> SOURCE EXTRACT:
┄┄┄┄┄┄
Content nerds like me know how to manage writers, make content more powerful, edit content efficiently (so you can produce more, better and faster), make writing blogs less painful, spot why content projects will fail (long before they do), get other stakeholders participating (and enjoying) the content creation process, and manage competing deadlines for lots of projects -- all of which are inevitably a "top" priority.
We spend our late nights obsessing about new ways we can tell our brand's stories in ways that are more helpful, engaging, and innovative.
We go out of our way to find the content tools and applications your company needs to make content creation and collaboration easier and more productive.
We're constantly trying to find new methods and processes for empowering our internal subject matter experts to have more time to do what they do best, while still getting their names and insights in front of our audiences.
This is the stuff we're born to do, and that's why you want someone like me (and Kevin Phillips) on your team.
┄┄┄┄┄┄
> SET OF TASKS:
- 1) Return, word for word, the part of the content nerds passage that opens with the words containing "Content nerds like" and closes with "engaging, and innovative.".
- 2) Write the next part of the content nerds passage, picking up after its final sentence.

> EXTRACTED DATA:
┄┄┄┄┄┄
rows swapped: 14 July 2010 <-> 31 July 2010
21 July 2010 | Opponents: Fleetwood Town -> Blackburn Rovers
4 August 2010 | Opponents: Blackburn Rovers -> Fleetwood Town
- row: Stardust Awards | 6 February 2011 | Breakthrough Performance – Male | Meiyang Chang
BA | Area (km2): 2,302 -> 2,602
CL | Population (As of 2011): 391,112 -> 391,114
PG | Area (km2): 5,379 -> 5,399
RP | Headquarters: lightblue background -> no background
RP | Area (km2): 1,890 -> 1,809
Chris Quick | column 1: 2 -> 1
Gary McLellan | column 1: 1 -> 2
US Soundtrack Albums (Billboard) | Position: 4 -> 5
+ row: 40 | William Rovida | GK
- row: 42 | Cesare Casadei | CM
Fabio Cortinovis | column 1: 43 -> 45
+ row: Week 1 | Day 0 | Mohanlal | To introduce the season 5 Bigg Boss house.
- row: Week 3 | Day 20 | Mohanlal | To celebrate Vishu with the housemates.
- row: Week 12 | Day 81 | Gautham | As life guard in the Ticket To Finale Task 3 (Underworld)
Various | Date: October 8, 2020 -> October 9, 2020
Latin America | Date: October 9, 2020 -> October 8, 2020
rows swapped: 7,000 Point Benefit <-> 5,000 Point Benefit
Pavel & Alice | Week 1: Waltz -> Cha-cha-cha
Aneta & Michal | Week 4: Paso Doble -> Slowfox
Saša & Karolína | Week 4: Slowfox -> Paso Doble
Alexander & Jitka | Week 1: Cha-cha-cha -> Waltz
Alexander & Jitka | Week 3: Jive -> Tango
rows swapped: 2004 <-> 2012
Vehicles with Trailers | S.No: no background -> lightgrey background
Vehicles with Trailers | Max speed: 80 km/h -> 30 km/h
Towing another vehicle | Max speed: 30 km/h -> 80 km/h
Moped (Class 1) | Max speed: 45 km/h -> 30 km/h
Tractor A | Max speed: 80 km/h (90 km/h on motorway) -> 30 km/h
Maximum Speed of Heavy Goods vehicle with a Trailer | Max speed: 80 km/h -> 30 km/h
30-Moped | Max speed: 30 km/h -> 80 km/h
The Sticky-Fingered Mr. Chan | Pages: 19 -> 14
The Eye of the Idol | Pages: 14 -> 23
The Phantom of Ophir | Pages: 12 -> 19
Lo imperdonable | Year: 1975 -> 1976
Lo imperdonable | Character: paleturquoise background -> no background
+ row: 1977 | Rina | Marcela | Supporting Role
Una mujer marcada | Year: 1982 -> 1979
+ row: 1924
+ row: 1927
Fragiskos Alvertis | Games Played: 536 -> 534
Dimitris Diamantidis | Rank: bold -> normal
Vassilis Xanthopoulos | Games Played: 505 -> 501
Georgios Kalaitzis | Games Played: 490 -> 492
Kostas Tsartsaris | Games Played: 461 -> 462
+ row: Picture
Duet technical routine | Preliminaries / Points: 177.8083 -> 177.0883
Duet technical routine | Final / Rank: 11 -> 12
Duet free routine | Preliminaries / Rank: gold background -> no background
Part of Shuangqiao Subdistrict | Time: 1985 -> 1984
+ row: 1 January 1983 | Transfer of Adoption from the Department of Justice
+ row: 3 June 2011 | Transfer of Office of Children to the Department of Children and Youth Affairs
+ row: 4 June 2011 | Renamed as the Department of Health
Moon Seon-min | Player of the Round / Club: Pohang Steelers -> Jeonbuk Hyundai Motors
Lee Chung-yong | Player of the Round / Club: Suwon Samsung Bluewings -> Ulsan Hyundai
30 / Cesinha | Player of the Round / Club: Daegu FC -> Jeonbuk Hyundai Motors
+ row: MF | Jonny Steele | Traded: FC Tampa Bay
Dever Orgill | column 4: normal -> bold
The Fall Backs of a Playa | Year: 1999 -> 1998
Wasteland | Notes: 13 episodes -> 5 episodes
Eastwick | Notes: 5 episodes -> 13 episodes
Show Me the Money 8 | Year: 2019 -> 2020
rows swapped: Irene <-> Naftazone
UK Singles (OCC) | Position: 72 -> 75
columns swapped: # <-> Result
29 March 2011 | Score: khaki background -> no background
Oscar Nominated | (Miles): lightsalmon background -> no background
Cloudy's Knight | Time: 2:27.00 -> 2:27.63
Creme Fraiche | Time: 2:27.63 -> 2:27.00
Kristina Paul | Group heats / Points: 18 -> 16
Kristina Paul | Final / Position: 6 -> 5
┄┄┄┄┄┄
> ANSWER LIST:
- 1)
Content nerds like me know how to manage writers, make content more powerful, edit content efficiently (so you can produce more, better and faster), make writing blogs less painful, spot why content projects will fail (long before they do), get other stakeholders participating (and enjoying) the content creation process, and manage competing deadlines for lots of projects -- all of which are inevitably a "top" priority.
We spend our late nights obsessing about new ways we can tell our brand's stories in ways that are more helpful, engaging, and innovative.

- 2)
(Not us, specifically, of course. We're IMPACTers. But you get the point.)
If You're Still with Me, Here's What You Need to Do
If you want to see exponential gains in your website traffic, lead generation, and the numbers of deals you are able to close, you've got to hire a content manager. It's that simple.
And if any of the pains I outlined above sound familiar, trust me when I say a content manager will make a lot of that go away... assuming you hire the right person.
To do that, you need to:
Commit to memory the top qualities your content manager needs to possess.
Use the interview questions and situational activities Marcus Sheridan outlines in this article.
I know Marcus mentioned this in those articles above, but I want to reiterate how important it is to hire for the right skill set and company culture fit over industry expertise.
If you happen to find someone who checks all of those boxes, that's great!
But never, ever exclude a candidate because they're unfamiliar with your space -- especially since some of the best content managers we've seen were fresh out of college with journalism degrees.
If you hire for the right skills, your content manager will quickly accumulate the knowledge and expertise you want them to possess simply by doing their job.
They'll become unstoppable.
And you'll wonder why you ever questioned investing in a content manager, because (in hindsight) you'll see you never could have afforded not to.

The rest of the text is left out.